**QUESTIONS**:
• A. Recopiez fidèlement le passage du texte sur la résistance aux antibiotiques qui s'ouvre sur les mots contenant « Le rapport estime » et se clôt sur « comparer les informations. ».
• B. Prolongez le texte sur la résistance aux antibiotiques au-delà de sa dernière phrase.

La résistance de K. pneumoniae aux céphalosporines de troisième génération est également importante et largement répandue. Dans certaines parties de la Région, plus de la moitié des infections à Staphilococcus aureus seraient résistantes à la méthicilline (SARM), ce qui signifie que le traitement par les antibiotiques classiques est inefficace. Le rapport révèle d’importantes lacunes dans le suivi de la résistance aux antibiotiques dans la région.

Le Bureau régional OMS de la Méditerranée orientale a recensé des mesures stratégiques pour lutter contre la pharmacorésistance et il aide les pays à mettre au point des politiques, des stratégies et des plans complets au niveau national.


Région européenne de l’OMS
Le rapport révèle que des niveaux élevés de résistance de K. pneumoniae aux céphalosporines de troisième génération ont été constatés dans l’ensemble de la Région européenne de l’OMS. Dans certains lieux, jusqu’à 60% des infections à Staphilococcus aureus sont résistantes à la méthicilline (SARM), ce qui signifie que le traitement par les antibiotiques classiques est inefficace.

Le rapport estime que bien que la plupart des pays de l’Union européenne disposent de systèmes nationaux ou internationaux bien établis pour assurer le suivi de la résistance aux antibiotiques, les pays d’autres parties de la Région ont besoin de toute urgence de renforcer ou de mettre en place de tels systèmes.

Le Bureau régional OMS de l’Europe et ses partenaires apportent leur appui à ces pays par l’intermédiaire du réseau de surveillance de la résistance aux antimicrobiens en Asie centrale et en Europe orientale (CAESAR) nouvellement créé. L’objectif du réseau CAESAR est d’établir un réseau de systèmes nationaux pour assurer le suivi de la résistance aux antibiotiques dans tous les pays de la Région européenne de l’OMS et recueillir des données normalisées qui permettront de comparer les informations.


Région OMS de l’Asie du Sud-Est
Les données disponibles révèlent que la résistance aux antibiotiques est un problème en rapide expansion dans la Région OMS de l’Asie du Sud-Est, qui abrite un quart de la population mondiale. Les résultats du rapport indiquent des niveaux élevés de résistance d’E. coli aux céphalosporines et aux fluoroquinolones de troisième génération – deux types de médicaments antibactériens essentiels et fréquemment utilisés – dans la Région.

**Contenu transcrit des pages**:
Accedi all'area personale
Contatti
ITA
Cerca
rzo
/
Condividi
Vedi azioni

==

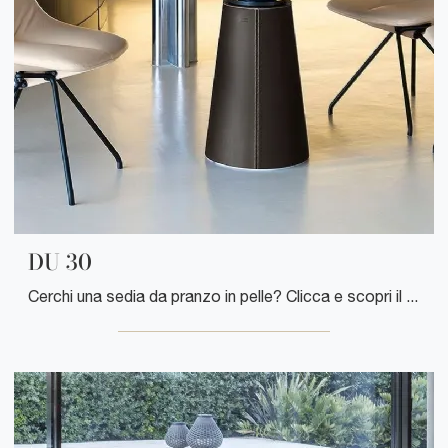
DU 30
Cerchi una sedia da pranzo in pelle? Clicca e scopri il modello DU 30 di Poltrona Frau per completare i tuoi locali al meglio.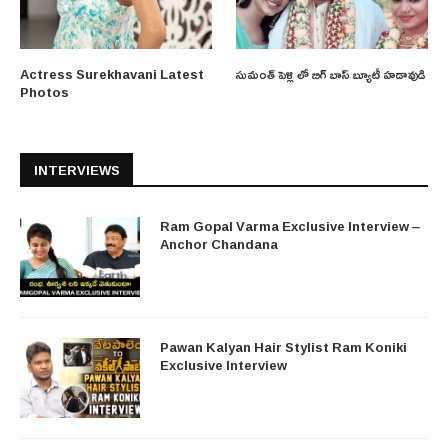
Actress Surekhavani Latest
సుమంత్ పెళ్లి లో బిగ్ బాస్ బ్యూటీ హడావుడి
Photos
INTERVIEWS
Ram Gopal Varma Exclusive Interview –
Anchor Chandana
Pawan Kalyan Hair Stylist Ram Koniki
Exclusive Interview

**RÉPONSES AUX QUESTIONS**:
• A.
Le rapport estime que bien que la plupart des pays de l’Union européenne disposent de systèmes nationaux ou internationaux bien établis pour assurer le suivi de la résistance aux antibiotiques, les pays d’autres parties de la Région ont besoin de toute urgence de renforcer ou de mettre en place de tels systèmes.

Le Bureau régional OMS de l’Europe et ses partenaires apportent leur appui à ces pays par l’intermédiaire du réseau de surveillance de la résistance aux antimicrobiens en Asie centrale et en Europe orientale (CAESAR) nouvellement créé. L’objectif du réseau CAESAR est d’établir un réseau de systèmes nationaux pour assurer le suivi de la résistance aux antibiotiques dans tous les pays de la Région européenne de l’OMS et recueillir des données normalisées qui permettront de comparer les informations.

• B.
La résistance aux céphalosporines de troisième génération de K. pneumoniae est également importante et largement répandue. Dans certaines parties de la Région, plus d’un quart des infections à staphylocoque doré seraient résistantes à la méthicilline (SARM), le traitement par les antibiotiques classiques étant inefficace. En 2011, les ministres de la santé de la Région ont concrétisé leur engagement à lutter contre la résistance aux médicaments dans la Déclaration de Jaïpur.

Depuis lors, la prise de conscience de la nécessité d’un suivi approprié de la résistance aux antimicrobiens a considérablement progressé, et tous les pays sont convenus de transmettre leurs informations à une base de données régionale. Le Dr Poonam Khetrapal Singh, Directeur régional de l’OMS pour l’Asie du Sud-Est, a fait de la résistance aux médicaments un domaine prioritaire pour les travaux de l’OMS dans la Région.


Région OMS du Pacifique occidental
La collaboration sur le suivi de la résistance aux antibiotiques entre les pays de la Région OMS du Pacifique occidental a été établie dans les années 1980 mais a subi des revers à la suite d’une série de situations d’urgence en début des années 2000. Toutefois, de nombreux pays de la Région disposent de systèmes nationaux de suivi de la résistance établis de longue date.

Récemment, le Bureau régional OMS du Pacifique occidental a adopté des mesures pour donner un nouvel élan à la collaboration régionale. Le rapport fait état de niveaux élevés de résistance d’E. coli aux fluoroquinolones – un type de médicament antibactérien essentiel et fréquemment utilisé – dans la Région.

La résistance de K. pneumoniae aux céphalosporines de troisième génération est également courante. Dans certaines parties de la Région, jusqu’à 80% des infections à Staphilococcus aureus sont signalées comme étant résistantes à la méthicilline (SARM), ce qui signifie que le traitement par les antibiotiques classiques est inefficace.